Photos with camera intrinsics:

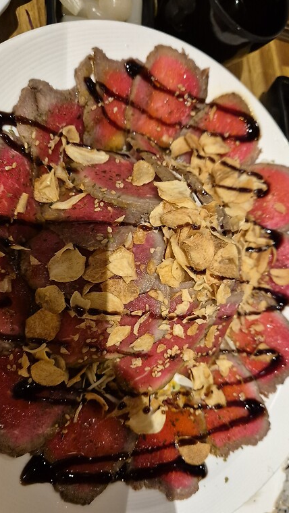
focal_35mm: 29
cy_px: 281
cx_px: 144
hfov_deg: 40.2
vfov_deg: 65.9
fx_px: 395
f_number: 1.8
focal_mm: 5.4
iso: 800
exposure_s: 1/120
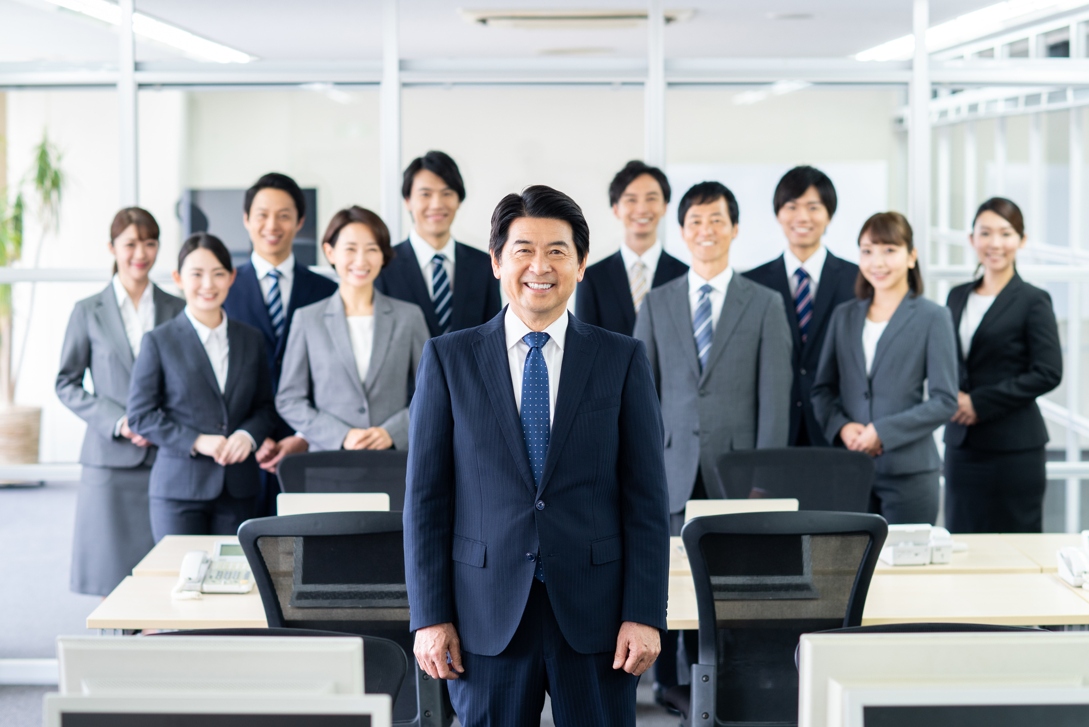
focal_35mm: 85
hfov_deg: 23.9
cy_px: 364
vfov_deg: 16.1
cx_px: 544
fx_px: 2571
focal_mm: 85
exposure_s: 1/80
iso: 500
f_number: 3.5
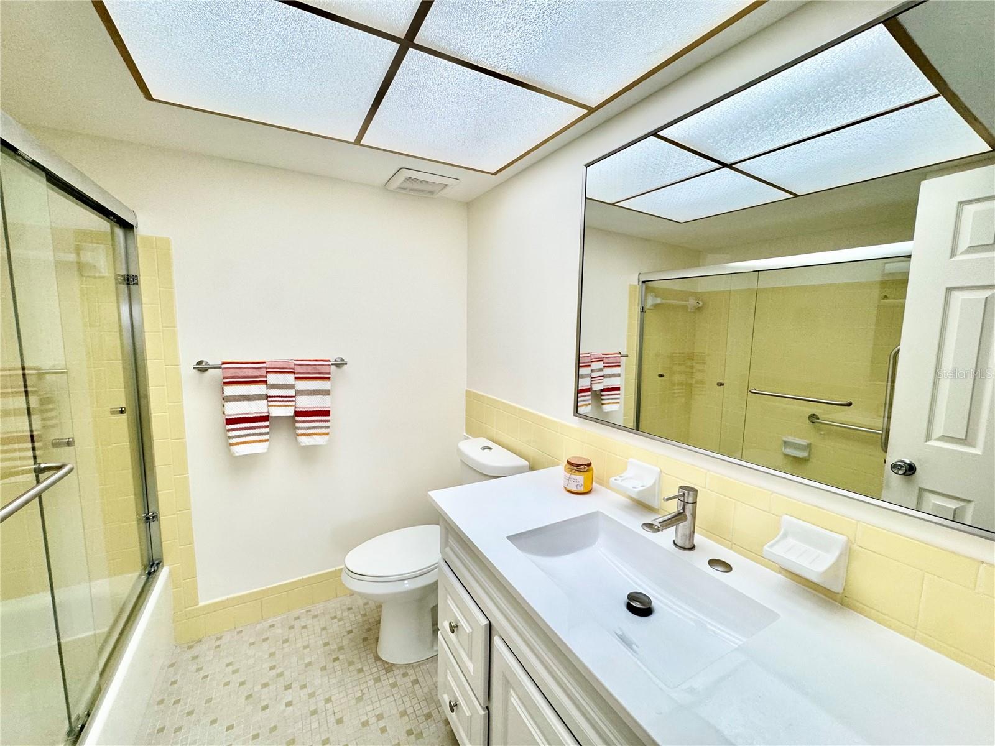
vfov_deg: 85.7
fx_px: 402
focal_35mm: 14
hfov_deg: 102.1
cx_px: 498
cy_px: 373
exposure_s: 1/120
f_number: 2.2
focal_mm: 2.22
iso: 160
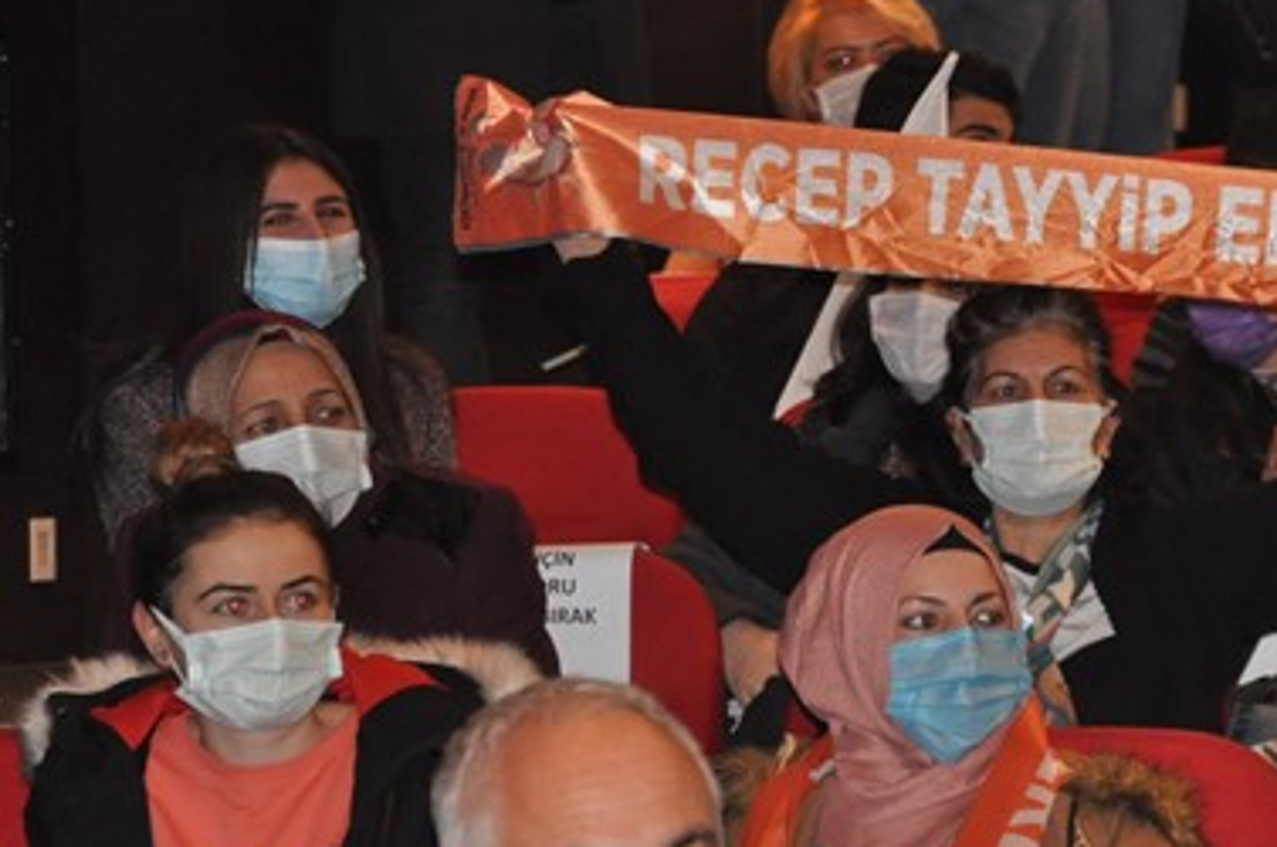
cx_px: 1030
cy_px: 481
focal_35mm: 233
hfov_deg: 8.8
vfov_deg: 5.9
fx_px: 8251
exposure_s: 1/60
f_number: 5.6
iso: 1600
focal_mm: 90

*Action item*:
From the line containing "fx_px: 2571" to the final line above, both included, transcribe every line exactly and leave all pictures out.

*Written answer*:
fx_px: 2571
focal_mm: 85
exposure_s: 1/80
iso: 500
f_number: 3.5
vfov_deg: 85.7
fx_px: 402
focal_35mm: 14
hfov_deg: 102.1
cx_px: 498
cy_px: 373
exposure_s: 1/120
f_number: 2.2
focal_mm: 2.22
iso: 160
cx_px: 1030
cy_px: 481
focal_35mm: 233
hfov_deg: 8.8
vfov_deg: 5.9
fx_px: 8251
exposure_s: 1/60
f_number: 5.6
iso: 1600
focal_mm: 90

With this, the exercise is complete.